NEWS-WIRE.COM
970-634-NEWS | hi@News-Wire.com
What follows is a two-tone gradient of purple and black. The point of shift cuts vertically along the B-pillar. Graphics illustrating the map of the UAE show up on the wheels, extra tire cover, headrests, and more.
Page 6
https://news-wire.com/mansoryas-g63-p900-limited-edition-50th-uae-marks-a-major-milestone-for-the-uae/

**Problem**
The whole listing above needs to be written out again exactly.

**Exercise result**
NEWS-WIRE.COM
970-634-NEWS | hi@News-Wire.com
What follows is a two-tone gradient of purple and black. The point of shift cuts vertically along the B-pillar. Graphics illustrating the map of the UAE show up on the wheels, extra tire cover, headrests, and more.
Page 6
https://news-wire.com/mansoryas-g63-p900-limited-edition-50th-uae-marks-a-major-milestone-for-the-uae/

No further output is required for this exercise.